EXERCISE: Across the listing below, how many lines contain the string "Wheel"? Only the number is needed.
RECORDS FOR THIS EXERCISE section start
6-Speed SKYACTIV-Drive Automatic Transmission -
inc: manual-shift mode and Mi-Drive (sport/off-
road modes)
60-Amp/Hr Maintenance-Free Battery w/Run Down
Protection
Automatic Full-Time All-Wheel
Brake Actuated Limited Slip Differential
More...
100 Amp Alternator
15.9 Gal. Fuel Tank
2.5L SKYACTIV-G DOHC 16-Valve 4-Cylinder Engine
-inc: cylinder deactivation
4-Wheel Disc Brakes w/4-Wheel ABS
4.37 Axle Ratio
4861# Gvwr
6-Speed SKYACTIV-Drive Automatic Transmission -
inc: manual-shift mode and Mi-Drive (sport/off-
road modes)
RECORDS FOR THIS EXERCISE section end
RESULT OF THE TASK: 2